Stockton, the second largest of the islands, has been selected as the unit incorporating most of the Apostle Islands' features. On the island's Presque Isle Point may be found many typical vegetative types. This includes the bog habitats with sundew, pitcher plant and other bog species. In drier locations, red pine copses along with stands of northern hard woods may be found. Second growth stands are typical of nearly the entire island group.
Sand beaches occur along portions of Stockton's south shore, particularly the east side of Presque Isle Point. These sand beaches average approximately 50 feet in width, terminating in a low barrier dune. Lake Superior's chilly waters discourage all but the hardiest from swimming; however, the beaches have a scenic appeal worthy of recognition.
PRESENT USE Because of its large deer herd, a situation currently true of nearly all the Apostles, hunting is one of the principal autumn activities.

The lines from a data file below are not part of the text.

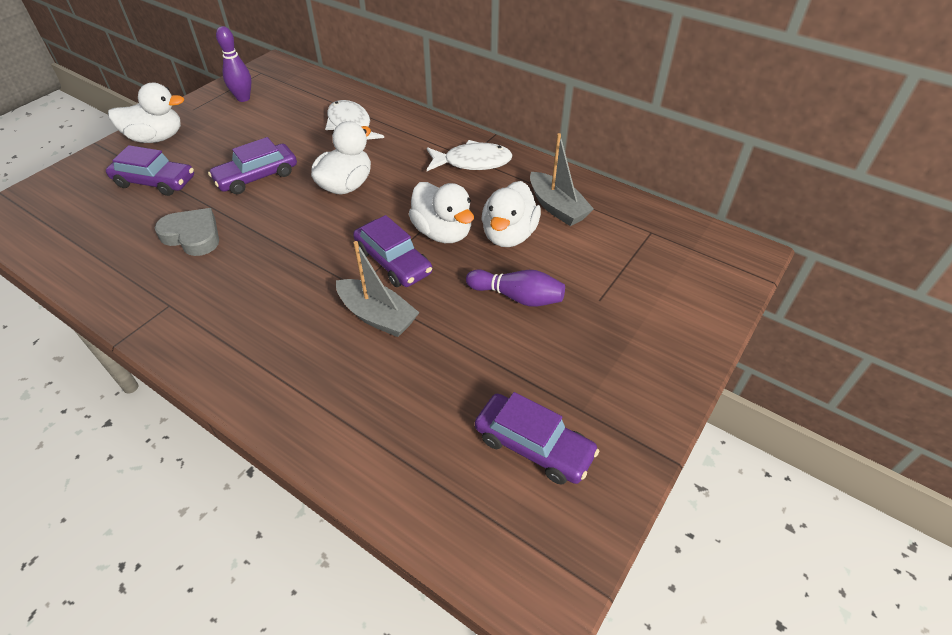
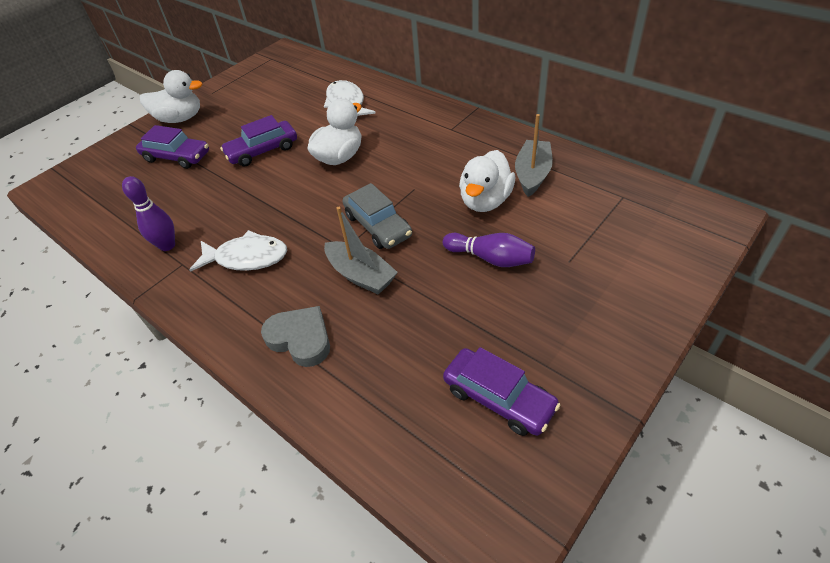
camera: 10 degrees right, 0 degrees up
(192, 236) = (205, 203): grey heart -> grey heart (300, 339)
(243, 98) = (255, 82): purple bowling pin -> purple bowling pin (167, 245)
(393, 262) = (378, 226): purple car -> grey car
(443, 232) = (424, 199): white duck -> none
(472, 162) = (455, 134): white fish -> white fish (247, 257)
(557, 207) = (532, 174): grey boat -> grey boat turned 135 degrees counterclockwise

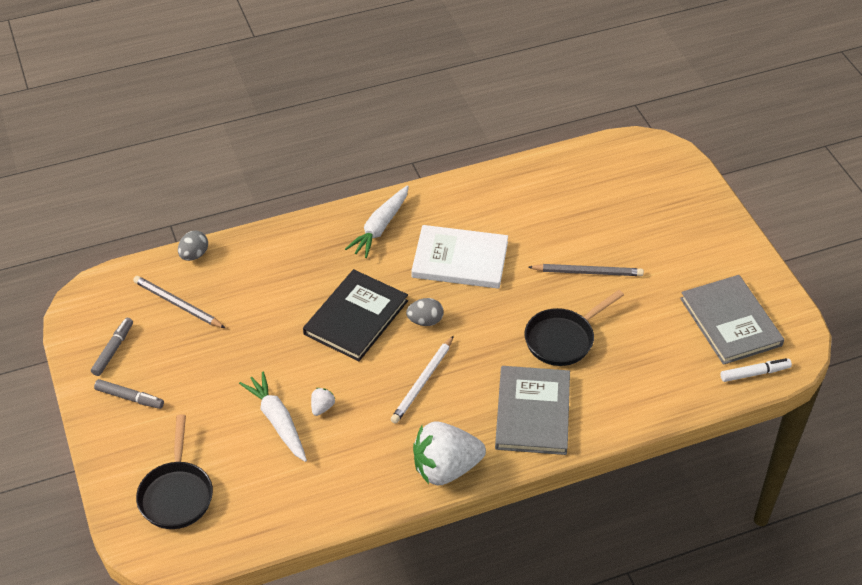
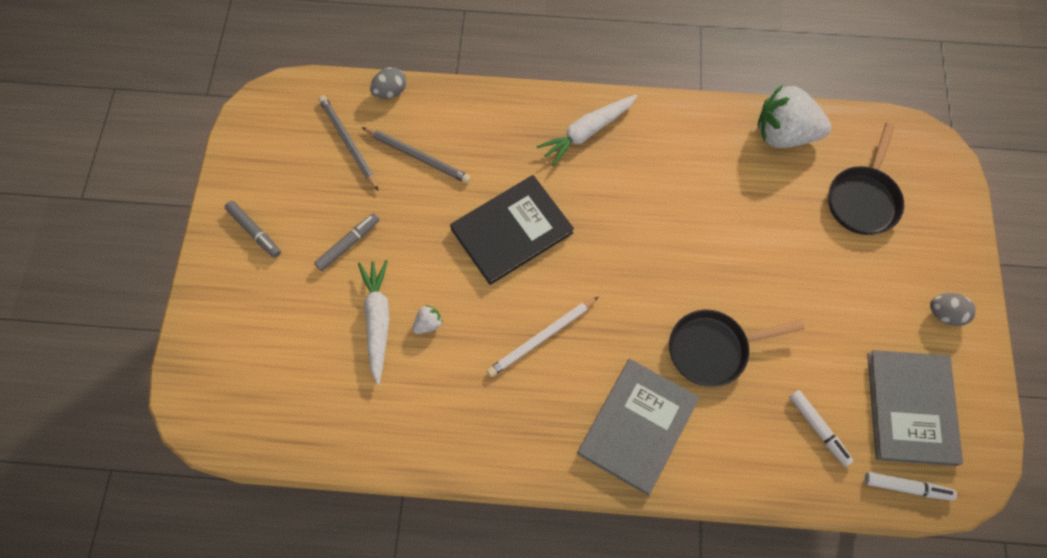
camera: 25 degrees right, 20 degrees up
(113, 350) = (265, 170): grey marker -> grey marker (348, 244)
(176, 494) = (245, 362): black pan -> black pan (863, 199)
(425, 321) = (579, 265): grey egg -> grey egg (944, 314)
(445, 468) = (515, 453): white strawberry -> white strawberry (784, 134)
(460, 260) = (650, 205): white book -> none
(588, 272) = (780, 277): grey pencil -> grey pencil (418, 156)
(671, 361) = (818, 429): none -> white marker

The decline of commercial fishing has resulted in the abandonment of several fishing operations on the island, leaving Stockton virtually uninhabited.
ANALYSIS By virtue of its island setting, Stockton offers a unique experience in many outdoor activities, such as camping and boating, not found on mainland areas. By the inclusion of representative features typical of the Apostle Islands, Stockton possesses recreation potential that should be recognized by public acquisition.
BAD RIVER MARSHES
LOCATION Behind the protection of Chequamegon Point lies the delta-like region of the Bad River and Kakagon River marshes. These wetlands are situated approximately 6 miles north. east of Ashland, Wisconsin and are accessible via U.S. Highway 2 and thence by boat into the interior of the marshes. This area, plus Long Island, involves approximately 11,000 acres north of U.S. Highway 12 and a shoreline of 25 miles.
DESCRIPTION The Bad River region in corporates two shoreline features rare not only to Wisconsin but Lake Superior as well. Of primary importance are the interior lands whose marshes have some of the greatest wildlife potential, particularly in terms of waterfowl, that remain unprotected on the Great Lakes. The second unusual feature is the sand beach fronting on Lake Superior, including Chequamegon Point's detached extension--Long Island.
The marsh flats are grown up mainly in wild rice but many other aquatic plants exist, including arrowhead, cattail and water lily. Tamarack bogs and alder thickets also occur, along with scattered sugar maple, basswood, ash and conifers on higher lands. In terms of wildlife, these marshes give evidence of supporting a varied fauna within a favorable northern habitat. Deer occur throughout the area's network of upland hummocks, while muskrat and, possibly, beaver inhabit the marshes. Walleye and great northern pike are popular game fishes of the water courses. Probably the greatest value the area has is to meet waterfowl needs for food, shelter and resting places during migration and breeding seasons.
Along the Lake Superior shore, sand beaches form an effective barrier between the marshes and the lake. These beaches, averaging 50 feet in width, are bolstered by a low barrier dune that has been stabilized by beach grasses.
PRESENT USE The marshlands lie within the boundaries of the Bad River Indian Reservation; however, the pattern of ownership is a checkerboard of Federal, State County, Indian and private lands. Conflicting property claims have arisen, leaving a clouded picture of land ownership. Hunting and fishing camps, some on floats, have been located in the area while the marshlands are also the scene of annual wild rice harvests in the autumn by Indians from the Bad River Reservation.
ANALYSIS Because of the marshes' conservation values, this region should receive further study to determine its national significance in order to formulate a plan for preservation and management of the wildlife and recreation values for future public use.